Google ha annunciato il suo "flusso avanzato" per il sideload di app Android da sviluppatori non verificati, incluso un periodo di attesa obbligatorio di 1 giorno. Dettagli sul nuovo processo di verifica.
Google ha svelato il flusso avanzato richiesto per l'installazione di determinate app Android da sviluppatori non verificati, poiché l'azienda si appresta a introdurre la verifica obbligatoria degli sviluppatori entro la fine dell'anno. Questo annuncio arriva in risposta alle critiche che accusavano Google di eliminare di fatto il sideload delle app e di rendere Android meno aperto.

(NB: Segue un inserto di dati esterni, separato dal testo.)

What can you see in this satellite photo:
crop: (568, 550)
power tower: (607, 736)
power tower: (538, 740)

La buona notizia è che questo nuovo flusso avanzato sarà un processo una tantum, anziché dover essere ripetuto ogni volta che un utente desidera eseguire il sideload di un'app. La cattiva notizia, tuttavia, è che il processo include un periodo di attesa di un giorno obbligatorio.

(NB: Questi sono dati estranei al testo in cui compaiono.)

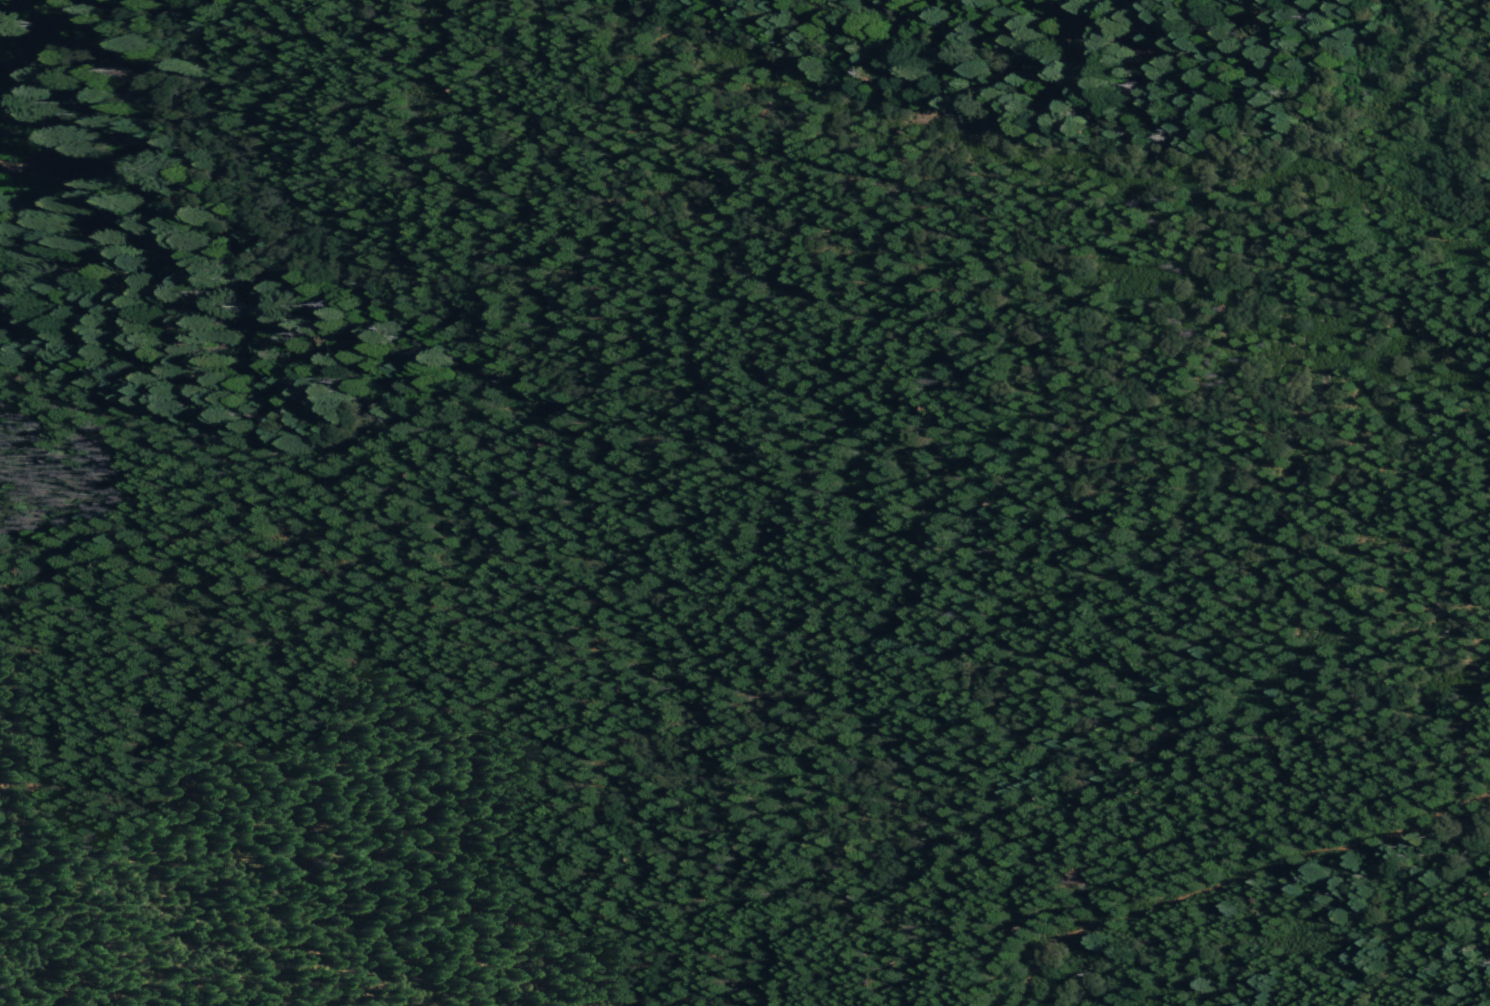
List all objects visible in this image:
road: (90, 62)
road: (656, 427)
road: (138, 548)
road: (1232, 881)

Con il nuovo sistema, gli utenti dovranno verificare la propria identità e fornire informazioni aggiuntive prima di poter installare app da sviluppatori non verificati. Questo è progettato per creare una barriera più elevata all'ingresso di app potenzialmente dannose, pur preservando la possibilità di effettuare il sideload.

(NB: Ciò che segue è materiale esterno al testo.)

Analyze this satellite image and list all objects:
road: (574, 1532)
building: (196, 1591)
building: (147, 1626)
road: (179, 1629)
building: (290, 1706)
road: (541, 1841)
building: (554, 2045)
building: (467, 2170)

Il periodo di attesa di un giorno ha lo scopo di dare a Google il tempo di esaminare le informazioni dell'utente e garantire che la richiesta di sideload sia legittima. Questo ritardo potrebbe frustrare alcuni utenti esperti che apprezzano la comodità del sideload, ma l'azienda ritiene che sia un compromesso necessario per mantenere la sicurezza e l'integrità dell'ecosistema Android.

La mossa di Google di richiedere la verifica degli sviluppatori e implementare questo flusso avanzato per il sideload fa parte dei suoi sforzi più ampi per trovare un equilibrio tra apertura e sicurezza sulla piattaforma Android. Aggiungendo ulteriore attrito al processo di sideload, il colosso della tecnologia spera di scoraggiare la diffusione di malware e altre app dannose, pur preservando la possibilità per gli utenti di installare software dall'esterno del Google Play Store.
Resta da vedere come questo nuovo processo di sideload verrà accolto dalla comunità Android, ma Google probabilmente spera che la natura una tantum della verifica e il periodo di attesa relativamente breve saranno visti come un compromesso ragionevole.

Nel complesso, l'annuncio di Google dimostra il suo impegno verso bilanciare apertura e sicurezza sulla piattaforma Android. Anche se il periodo di attesa obbligatorio può frustrare alcuni utenti, l'azienda ritiene che sia un passo necessario per proteggere l'ecosistema Android da soggetti malintenzionati e mantenere la fiducia nella piattaforma.